DATA EXTRACT below:

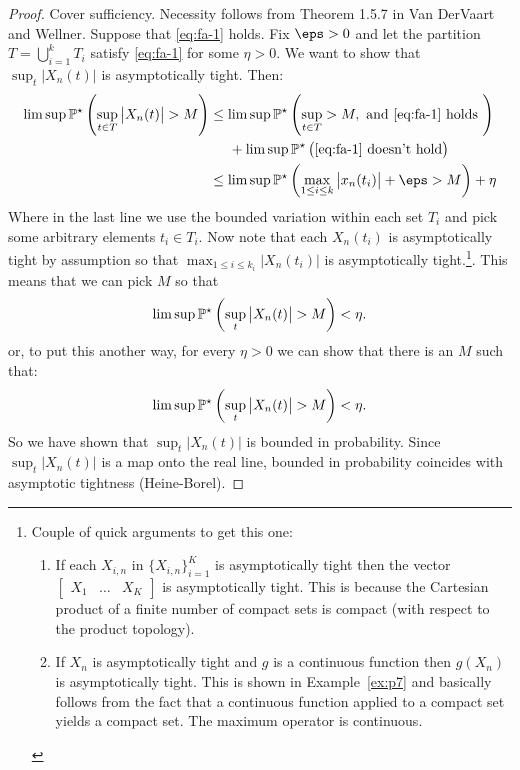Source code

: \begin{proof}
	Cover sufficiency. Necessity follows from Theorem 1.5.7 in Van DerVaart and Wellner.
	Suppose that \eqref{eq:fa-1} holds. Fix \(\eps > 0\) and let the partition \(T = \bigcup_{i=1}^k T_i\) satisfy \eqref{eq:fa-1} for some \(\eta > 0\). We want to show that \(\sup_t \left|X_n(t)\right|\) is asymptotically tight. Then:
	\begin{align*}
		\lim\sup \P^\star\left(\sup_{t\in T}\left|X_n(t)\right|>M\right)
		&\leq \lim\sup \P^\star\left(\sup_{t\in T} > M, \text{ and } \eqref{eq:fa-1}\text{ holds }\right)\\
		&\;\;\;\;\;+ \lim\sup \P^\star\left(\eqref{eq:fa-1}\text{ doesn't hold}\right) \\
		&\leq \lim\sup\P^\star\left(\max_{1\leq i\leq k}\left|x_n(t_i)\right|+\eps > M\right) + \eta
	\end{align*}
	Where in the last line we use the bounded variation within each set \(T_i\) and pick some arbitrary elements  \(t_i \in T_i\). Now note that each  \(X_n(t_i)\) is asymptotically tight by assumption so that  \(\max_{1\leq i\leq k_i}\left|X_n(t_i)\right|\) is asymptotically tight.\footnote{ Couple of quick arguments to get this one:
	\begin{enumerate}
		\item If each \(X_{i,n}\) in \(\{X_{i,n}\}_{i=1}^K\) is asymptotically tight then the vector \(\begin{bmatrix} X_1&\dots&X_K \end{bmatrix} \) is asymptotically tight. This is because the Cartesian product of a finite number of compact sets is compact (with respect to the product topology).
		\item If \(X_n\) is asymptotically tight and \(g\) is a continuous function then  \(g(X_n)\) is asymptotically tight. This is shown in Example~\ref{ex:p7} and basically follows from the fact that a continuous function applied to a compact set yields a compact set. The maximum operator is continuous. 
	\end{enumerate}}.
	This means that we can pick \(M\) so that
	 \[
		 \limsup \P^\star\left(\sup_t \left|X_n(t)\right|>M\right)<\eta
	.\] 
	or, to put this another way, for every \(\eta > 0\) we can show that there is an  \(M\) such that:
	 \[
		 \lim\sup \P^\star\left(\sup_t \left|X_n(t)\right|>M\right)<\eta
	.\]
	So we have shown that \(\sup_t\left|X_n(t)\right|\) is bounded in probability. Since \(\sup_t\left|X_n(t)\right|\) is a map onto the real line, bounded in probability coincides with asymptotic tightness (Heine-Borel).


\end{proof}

End of DATA EXTRACT.

Repeat the records above exactly, without pictures.

Source code

: \begin{proof}
	Cover sufficiency. Necessity follows from Theorem 1.5.7 in Van DerVaart and Wellner.
	Suppose that \eqref{eq:fa-1} holds. Fix \(\eps > 0\) and let the partition \(T = \bigcup_{i=1}^k T_i\) satisfy \eqref{eq:fa-1} for some \(\eta > 0\). We want to show that \(\sup_t \left|X_n(t)\right|\) is asymptotically tight. Then:
	\begin{align*}
		\lim\sup \P^\star\left(\sup_{t\in T}\left|X_n(t)\right|>M\right)
		&\leq \lim\sup \P^\star\left(\sup_{t\in T} > M, \text{ and } \eqref{eq:fa-1}\text{ holds }\right)\\
		&\;\;\;\;\;+ \lim\sup \P^\star\left(\eqref{eq:fa-1}\text{ doesn't hold}\right) \\
		&\leq \lim\sup\P^\star\left(\max_{1\leq i\leq k}\left|x_n(t_i)\right|+\eps > M\right) + \eta
	\end{align*}
	Where in the last line we use the bounded variation within each set \(T_i\) and pick some arbitrary elements  \(t_i \in T_i\). Now note that each  \(X_n(t_i)\) is asymptotically tight by assumption so that  \(\max_{1\leq i\leq k_i}\left|X_n(t_i)\right|\) is asymptotically tight.\footnote{ Couple of quick arguments to get this one:
	\begin{enumerate}
		\item If each \(X_{i,n}\) in \(\{X_{i,n}\}_{i=1}^K\) is asymptotically tight then the vector \(\begin{bmatrix} X_1&\dots&X_K \end{bmatrix} \) is asymptotically tight. This is because the Cartesian product of a finite number of compact sets is compact (with respect to the product topology).
		\item If \(X_n\) is asymptotically tight and \(g\) is a continuous function then  \(g(X_n)\) is asymptotically tight. This is shown in Example~\ref{ex:p7} and basically follows from the fact that a continuous function applied to a compact set yields a compact set. The maximum operator is continuous. 
	\end{enumerate}}.
	This means that we can pick \(M\) so that
	 \[
		 \limsup \P^\star\left(\sup_t \left|X_n(t)\right|>M\right)<\eta
	.\] 
	or, to put this another way, for every \(\eta > 0\) we can show that there is an  \(M\) such that:
	 \[
		 \lim\sup \P^\star\left(\sup_t \left|X_n(t)\right|>M\right)<\eta
	.\]
	So we have shown that \(\sup_t\left|X_n(t)\right|\) is bounded in probability. Since \(\sup_t\left|X_n(t)\right|\) is a map onto the real line, bounded in probability coincides with asymptotic tightness (Heine-Borel).


\end{proof}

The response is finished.